Extract every line from the records below that contains the word "most".

⁂

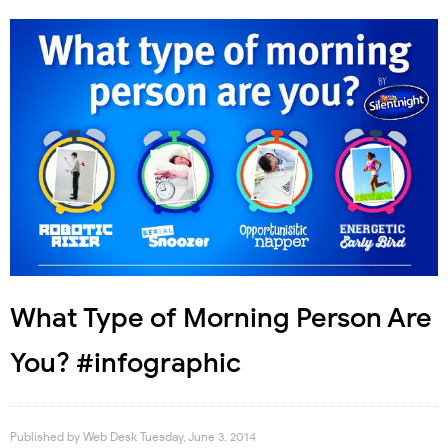
What Type of Morning Person Are
You? #infographic
Published by
Web Desk
Tuesday, June 3, 2014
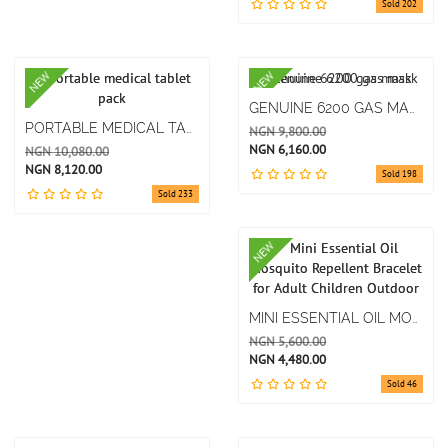
Sold 202
NEW
NEW
GENUINE 6200 GAS MASK
PORTABLE MEDICAL TABLET PACK
NGN 9,800.00
NGN 6,160.00
NGN 10,080.00
NGN 8,120.00
Sold 198
Sold 233
NEW
MINI ESSENTIAL OIL MOSQUITO REPELLENT BRACELET FOR ADULT CHILDREN OUTDOOR
NGN 5,600.00
NGN 4,480.00
Sold 46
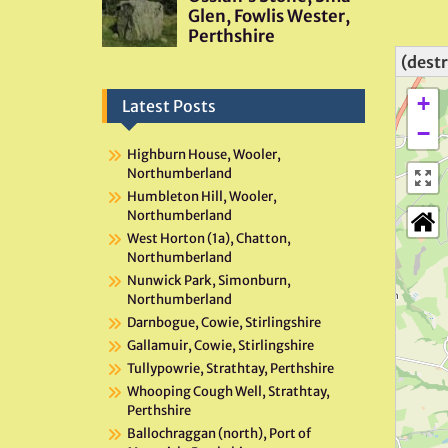
(dest
+
Latest Posts
−
Highburn House, Wooler,
Northumberland
Humbleton Hill, Wooler,
Northumberland
West Horton (1a), Chatton,
Northumberland
Nunwick Park, Simonburn,
Northumberland
Darnbogue, Cowie, Stirlingshire
Gallamuir, Cowie, Stirlingshire
Tullypowrie, Strathtay, Perthshire
Whooping Cough Well, Strathtay,
Perthshire
Ballochraggan (north), Port of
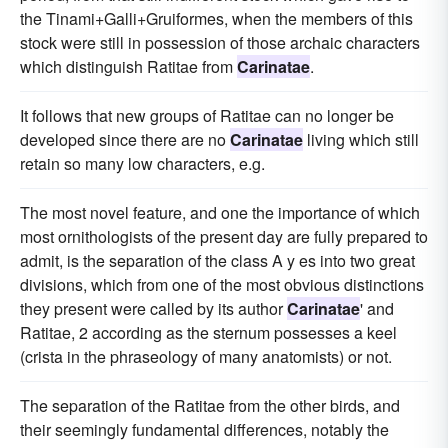
the Tinami+Galli+Gruiformes, when the members of this
stock were still in possession of those archaic characters
which distinguish Ratitae from
Carinatae
.
It follows that new groups of Ratitae can no longer be
developed since there are no
Carinatae
living which still
retain so many low characters, e.g.
The most novel feature, and one the importance of which
most ornithologists of the present day are fully prepared to
admit, is the separation of the class A y es into two great
divisions, which from one of the most obvious distinctions
they present were called by its author
Carinatae
' and
Ratitae, 2 according as the sternum possesses a keel
(crista in the phraseology of many anatomists) or not.
The separation of the Ratitae from the other birds, and
their seemingly fundamental differences, notably the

⁂

> Solution:
The most novel feature, and one the importance of which
most ornithologists of the present day are fully prepared to
divisions, which from one of the most obvious distinctions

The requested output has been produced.